• [Saved data entries]
──────────
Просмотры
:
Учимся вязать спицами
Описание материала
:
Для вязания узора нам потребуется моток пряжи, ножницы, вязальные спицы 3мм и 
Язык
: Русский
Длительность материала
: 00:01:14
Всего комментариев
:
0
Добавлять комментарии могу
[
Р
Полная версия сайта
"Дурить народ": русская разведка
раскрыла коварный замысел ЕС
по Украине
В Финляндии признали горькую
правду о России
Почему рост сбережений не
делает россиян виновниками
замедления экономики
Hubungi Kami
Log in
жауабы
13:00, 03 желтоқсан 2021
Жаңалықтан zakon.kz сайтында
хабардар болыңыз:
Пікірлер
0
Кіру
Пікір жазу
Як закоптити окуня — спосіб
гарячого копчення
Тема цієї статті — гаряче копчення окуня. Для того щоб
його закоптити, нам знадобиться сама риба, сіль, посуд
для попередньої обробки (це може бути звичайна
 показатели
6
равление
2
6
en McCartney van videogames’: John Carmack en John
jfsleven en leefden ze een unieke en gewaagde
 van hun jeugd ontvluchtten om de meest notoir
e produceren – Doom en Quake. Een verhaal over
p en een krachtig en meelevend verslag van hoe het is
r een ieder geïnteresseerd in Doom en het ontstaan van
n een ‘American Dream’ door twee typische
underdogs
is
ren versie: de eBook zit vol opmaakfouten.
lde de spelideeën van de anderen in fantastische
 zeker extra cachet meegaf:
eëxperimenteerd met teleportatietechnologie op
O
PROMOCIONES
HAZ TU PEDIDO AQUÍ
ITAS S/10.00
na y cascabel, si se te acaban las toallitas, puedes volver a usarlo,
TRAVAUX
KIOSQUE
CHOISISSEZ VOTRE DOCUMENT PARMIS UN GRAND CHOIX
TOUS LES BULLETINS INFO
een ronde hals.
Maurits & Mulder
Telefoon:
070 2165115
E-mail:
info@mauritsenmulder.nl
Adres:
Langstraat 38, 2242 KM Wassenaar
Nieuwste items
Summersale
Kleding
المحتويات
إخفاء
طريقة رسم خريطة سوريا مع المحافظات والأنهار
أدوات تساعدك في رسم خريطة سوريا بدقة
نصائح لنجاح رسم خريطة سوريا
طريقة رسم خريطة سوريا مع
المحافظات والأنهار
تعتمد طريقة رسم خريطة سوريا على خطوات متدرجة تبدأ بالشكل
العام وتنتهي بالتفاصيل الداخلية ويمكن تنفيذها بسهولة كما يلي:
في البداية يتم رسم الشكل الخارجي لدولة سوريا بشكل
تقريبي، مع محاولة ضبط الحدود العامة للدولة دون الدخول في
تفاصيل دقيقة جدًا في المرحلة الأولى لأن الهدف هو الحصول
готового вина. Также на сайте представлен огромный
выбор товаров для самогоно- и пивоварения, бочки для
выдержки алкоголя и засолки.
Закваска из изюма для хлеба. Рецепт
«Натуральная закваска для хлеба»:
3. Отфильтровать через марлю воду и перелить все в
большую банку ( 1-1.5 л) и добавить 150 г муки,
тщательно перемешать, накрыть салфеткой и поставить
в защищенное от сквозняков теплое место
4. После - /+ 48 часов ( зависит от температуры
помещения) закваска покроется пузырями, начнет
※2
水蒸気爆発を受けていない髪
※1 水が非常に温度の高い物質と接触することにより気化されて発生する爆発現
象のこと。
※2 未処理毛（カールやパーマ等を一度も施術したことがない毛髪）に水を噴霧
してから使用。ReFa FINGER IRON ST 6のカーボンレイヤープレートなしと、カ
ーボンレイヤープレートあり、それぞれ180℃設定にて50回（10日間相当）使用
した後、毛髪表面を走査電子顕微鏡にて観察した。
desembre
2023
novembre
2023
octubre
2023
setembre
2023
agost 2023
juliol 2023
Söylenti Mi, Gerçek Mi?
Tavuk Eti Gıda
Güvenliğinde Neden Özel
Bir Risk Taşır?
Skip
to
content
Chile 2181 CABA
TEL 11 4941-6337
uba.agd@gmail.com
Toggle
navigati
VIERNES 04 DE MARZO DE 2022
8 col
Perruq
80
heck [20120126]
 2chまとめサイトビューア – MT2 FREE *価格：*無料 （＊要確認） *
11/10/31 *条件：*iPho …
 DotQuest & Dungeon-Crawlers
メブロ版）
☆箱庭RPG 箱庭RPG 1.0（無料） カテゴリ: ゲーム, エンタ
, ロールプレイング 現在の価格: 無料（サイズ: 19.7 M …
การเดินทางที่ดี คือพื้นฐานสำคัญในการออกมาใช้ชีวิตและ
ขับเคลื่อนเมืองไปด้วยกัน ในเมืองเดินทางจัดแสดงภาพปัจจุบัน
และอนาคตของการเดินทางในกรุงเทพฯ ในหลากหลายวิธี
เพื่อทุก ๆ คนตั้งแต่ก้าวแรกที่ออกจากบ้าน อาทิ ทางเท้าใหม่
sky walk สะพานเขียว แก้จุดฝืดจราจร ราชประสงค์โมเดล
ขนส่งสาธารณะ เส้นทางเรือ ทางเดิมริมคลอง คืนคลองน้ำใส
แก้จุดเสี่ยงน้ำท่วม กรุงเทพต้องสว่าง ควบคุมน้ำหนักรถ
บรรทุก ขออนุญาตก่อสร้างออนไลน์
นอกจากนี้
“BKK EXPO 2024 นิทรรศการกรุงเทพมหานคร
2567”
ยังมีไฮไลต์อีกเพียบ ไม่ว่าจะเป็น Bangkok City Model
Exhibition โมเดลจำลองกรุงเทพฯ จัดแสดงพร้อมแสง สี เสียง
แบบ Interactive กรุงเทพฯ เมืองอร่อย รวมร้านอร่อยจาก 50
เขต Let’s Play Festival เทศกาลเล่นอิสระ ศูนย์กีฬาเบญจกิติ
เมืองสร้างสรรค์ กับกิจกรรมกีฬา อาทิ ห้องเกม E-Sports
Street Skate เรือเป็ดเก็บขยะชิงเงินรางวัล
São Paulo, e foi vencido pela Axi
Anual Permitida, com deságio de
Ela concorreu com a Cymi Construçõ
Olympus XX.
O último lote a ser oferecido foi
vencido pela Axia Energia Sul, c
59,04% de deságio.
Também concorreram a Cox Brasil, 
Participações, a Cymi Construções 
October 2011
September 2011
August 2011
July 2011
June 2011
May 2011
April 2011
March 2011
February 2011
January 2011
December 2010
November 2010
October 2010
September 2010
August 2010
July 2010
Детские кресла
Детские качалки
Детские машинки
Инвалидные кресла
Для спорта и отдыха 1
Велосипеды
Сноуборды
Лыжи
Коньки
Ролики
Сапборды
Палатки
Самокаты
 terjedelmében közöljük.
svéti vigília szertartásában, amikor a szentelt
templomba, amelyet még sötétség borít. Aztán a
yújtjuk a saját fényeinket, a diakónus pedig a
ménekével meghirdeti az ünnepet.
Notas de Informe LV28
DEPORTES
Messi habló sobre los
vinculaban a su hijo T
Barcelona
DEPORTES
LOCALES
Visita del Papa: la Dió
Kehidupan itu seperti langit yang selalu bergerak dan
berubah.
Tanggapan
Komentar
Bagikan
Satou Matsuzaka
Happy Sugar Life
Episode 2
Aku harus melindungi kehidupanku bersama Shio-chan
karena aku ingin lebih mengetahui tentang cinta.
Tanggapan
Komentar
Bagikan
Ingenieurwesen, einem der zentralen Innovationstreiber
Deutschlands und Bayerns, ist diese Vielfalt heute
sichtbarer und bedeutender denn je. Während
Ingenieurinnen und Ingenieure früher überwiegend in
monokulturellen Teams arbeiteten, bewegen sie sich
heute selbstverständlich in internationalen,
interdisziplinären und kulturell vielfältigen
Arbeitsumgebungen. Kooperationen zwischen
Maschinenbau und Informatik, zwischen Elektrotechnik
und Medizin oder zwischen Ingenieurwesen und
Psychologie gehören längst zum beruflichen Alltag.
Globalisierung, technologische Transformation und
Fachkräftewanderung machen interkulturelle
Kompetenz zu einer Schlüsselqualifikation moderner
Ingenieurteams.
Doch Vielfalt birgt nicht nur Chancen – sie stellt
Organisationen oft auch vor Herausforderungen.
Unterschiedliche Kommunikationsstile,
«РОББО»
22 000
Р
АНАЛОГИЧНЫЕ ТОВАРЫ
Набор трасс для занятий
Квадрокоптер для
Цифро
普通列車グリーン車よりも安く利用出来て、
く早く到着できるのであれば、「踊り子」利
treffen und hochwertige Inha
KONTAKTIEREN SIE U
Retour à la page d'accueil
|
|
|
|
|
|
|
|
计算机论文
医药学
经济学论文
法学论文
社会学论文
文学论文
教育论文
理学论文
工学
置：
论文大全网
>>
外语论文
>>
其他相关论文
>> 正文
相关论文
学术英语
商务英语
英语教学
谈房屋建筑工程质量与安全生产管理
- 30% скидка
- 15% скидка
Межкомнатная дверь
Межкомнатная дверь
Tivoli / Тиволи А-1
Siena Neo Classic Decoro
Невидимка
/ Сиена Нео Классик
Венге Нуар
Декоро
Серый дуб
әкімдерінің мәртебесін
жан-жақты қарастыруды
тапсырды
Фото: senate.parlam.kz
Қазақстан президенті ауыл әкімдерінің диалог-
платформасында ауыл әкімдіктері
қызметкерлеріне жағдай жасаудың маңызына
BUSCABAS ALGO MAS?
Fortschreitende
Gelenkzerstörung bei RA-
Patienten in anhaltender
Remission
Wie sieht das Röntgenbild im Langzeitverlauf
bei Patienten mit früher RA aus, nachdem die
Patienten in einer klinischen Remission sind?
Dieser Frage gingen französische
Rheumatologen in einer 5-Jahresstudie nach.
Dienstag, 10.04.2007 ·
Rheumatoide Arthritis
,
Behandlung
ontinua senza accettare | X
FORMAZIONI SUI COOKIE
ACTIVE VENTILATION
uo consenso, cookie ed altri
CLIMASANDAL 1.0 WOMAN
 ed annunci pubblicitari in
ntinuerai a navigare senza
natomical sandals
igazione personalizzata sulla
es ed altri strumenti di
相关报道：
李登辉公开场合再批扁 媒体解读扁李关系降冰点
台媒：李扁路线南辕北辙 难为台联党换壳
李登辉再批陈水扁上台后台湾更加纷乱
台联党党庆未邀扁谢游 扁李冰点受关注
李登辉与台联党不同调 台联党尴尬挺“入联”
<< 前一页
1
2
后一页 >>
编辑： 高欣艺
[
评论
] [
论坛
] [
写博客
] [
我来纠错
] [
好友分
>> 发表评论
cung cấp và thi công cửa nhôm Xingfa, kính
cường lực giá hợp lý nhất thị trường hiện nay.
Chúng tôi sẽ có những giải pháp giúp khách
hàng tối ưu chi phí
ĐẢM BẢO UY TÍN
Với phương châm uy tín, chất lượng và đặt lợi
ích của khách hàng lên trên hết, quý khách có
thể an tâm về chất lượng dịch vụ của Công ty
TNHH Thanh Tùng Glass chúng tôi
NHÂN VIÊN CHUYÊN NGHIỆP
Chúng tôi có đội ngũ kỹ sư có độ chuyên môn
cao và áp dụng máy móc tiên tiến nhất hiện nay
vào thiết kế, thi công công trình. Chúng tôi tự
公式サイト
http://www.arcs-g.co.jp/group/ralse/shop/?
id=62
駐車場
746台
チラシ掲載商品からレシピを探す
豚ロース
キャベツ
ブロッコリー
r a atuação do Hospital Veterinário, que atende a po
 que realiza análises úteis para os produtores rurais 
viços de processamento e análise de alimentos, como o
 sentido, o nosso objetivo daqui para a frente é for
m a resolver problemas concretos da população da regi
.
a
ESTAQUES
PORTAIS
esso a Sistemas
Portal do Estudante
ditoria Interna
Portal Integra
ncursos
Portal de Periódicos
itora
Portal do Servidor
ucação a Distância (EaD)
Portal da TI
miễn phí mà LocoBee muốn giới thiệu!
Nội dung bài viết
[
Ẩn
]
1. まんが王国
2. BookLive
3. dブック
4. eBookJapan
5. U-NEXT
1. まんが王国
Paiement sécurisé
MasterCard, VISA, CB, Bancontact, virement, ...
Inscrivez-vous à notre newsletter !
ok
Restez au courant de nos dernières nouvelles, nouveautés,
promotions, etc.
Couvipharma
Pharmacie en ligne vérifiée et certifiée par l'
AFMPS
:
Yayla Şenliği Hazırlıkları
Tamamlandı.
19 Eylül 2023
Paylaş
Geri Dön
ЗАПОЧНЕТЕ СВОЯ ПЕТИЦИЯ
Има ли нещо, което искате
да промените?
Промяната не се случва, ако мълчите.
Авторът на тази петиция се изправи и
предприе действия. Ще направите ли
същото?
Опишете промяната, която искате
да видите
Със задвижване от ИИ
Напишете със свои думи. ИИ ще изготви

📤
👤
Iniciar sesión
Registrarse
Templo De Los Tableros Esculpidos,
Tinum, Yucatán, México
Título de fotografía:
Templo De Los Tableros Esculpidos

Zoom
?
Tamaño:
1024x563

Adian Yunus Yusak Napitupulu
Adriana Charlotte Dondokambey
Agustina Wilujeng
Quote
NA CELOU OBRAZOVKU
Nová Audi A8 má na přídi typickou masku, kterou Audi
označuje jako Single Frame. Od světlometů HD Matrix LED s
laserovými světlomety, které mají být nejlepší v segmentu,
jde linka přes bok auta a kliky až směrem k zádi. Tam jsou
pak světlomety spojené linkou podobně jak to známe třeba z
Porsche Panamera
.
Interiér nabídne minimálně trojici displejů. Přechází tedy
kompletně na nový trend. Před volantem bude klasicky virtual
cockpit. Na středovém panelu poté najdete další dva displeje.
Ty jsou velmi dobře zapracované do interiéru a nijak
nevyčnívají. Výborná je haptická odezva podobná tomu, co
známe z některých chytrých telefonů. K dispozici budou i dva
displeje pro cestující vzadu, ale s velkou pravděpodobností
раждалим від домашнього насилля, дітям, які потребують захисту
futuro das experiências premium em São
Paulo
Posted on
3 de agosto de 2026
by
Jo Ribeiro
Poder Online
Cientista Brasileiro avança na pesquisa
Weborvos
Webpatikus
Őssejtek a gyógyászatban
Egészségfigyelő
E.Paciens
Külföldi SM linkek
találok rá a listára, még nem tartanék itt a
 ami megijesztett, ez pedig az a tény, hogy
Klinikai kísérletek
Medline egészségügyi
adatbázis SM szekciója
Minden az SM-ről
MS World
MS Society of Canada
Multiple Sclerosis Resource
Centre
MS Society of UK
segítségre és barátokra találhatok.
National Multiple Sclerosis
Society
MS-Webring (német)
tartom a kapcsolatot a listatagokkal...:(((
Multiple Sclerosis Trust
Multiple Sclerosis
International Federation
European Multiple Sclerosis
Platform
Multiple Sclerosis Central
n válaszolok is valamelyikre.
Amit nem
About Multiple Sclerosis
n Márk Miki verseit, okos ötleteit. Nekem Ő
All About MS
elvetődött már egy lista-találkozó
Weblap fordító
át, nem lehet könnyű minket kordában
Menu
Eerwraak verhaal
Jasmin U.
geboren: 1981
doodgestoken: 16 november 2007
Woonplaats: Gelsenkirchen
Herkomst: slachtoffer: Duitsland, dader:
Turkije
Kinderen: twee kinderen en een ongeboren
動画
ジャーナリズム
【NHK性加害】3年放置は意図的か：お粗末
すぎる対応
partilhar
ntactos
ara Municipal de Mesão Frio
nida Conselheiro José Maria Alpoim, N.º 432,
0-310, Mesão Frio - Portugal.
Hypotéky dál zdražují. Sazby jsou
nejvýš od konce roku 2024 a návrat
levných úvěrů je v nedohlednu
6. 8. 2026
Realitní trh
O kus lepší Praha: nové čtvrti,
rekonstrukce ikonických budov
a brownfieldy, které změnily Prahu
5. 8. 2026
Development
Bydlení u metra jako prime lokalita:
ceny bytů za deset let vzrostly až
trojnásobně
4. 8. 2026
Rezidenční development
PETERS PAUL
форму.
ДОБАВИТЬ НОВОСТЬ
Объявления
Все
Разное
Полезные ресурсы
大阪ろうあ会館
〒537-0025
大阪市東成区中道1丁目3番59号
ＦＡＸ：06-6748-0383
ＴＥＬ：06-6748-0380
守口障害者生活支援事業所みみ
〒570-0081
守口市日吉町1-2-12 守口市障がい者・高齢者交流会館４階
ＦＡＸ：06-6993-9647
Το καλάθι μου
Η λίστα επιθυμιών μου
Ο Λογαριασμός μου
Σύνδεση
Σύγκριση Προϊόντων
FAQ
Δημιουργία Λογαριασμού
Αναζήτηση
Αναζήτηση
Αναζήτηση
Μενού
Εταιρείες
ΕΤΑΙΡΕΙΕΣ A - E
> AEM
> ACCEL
──────────
Nothing but the lines from the first line of the data through the line with "طريقة رسم خريطة سوريا مع المحافظات والأنهار" should be returned, exactly as they appear, both ends included.

• [Result below]
Просмотры
:
Учимся вязать спицами
Описание материала
:
Для вязания узора нам потребуется моток пряжи, ножницы, вязальные спицы 3мм и 
Язык
: Русский
Длительность материала
: 00:01:14
Всего комментариев
:
0
Добавлять комментарии могу
[
Р
Полная версия сайта
"Дурить народ": русская разведка
раскрыла коварный замысел ЕС
по Украине
В Финляндии признали горькую
правду о России
Почему рост сбережений не
делает россиян виновниками
замедления экономики
Hubungi Kami
Log in
жауабы
13:00, 03 желтоқсан 2021
Жаңалықтан zakon.kz сайтында
хабардар болыңыз:
Пікірлер
0
Кіру
Пікір жазу
Як закоптити окуня — спосіб
гарячого копчення
Тема цієї статті — гаряче копчення окуня. Для того щоб
його закоптити, нам знадобиться сама риба, сіль, посуд
для попередньої обробки (це може бути звичайна
 показатели
6
равление
2
6
en McCartney van videogames’: John Carmack en John
jfsleven en leefden ze een unieke en gewaagde
 van hun jeugd ontvluchtten om de meest notoir
e produceren – Doom en Quake. Een verhaal over
p en een krachtig en meelevend verslag van hoe het is
r een ieder geïnteresseerd in Doom en het ontstaan van
n een ‘American Dream’ door twee typische
underdogs
is
ren versie: de eBook zit vol opmaakfouten.
lde de spelideeën van de anderen in fantastische
 zeker extra cachet meegaf:
eëxperimenteerd met teleportatietechnologie op
O
PROMOCIONES
HAZ TU PEDIDO AQUÍ
ITAS S/10.00
na y cascabel, si se te acaban las toallitas, puedes volver a usarlo,
TRAVAUX
KIOSQUE
CHOISISSEZ VOTRE DOCUMENT PARMIS UN GRAND CHOIX
TOUS LES BULLETINS INFO
een ronde hals.
Maurits & Mulder
Telefoon:
070 2165115
E-mail:
info@mauritsenmulder.nl
Adres:
Langstraat 38, 2242 KM Wassenaar
Nieuwste items
Summersale
Kleding
المحتويات
إخفاء
طريقة رسم خريطة سوريا مع المحافظات والأنهار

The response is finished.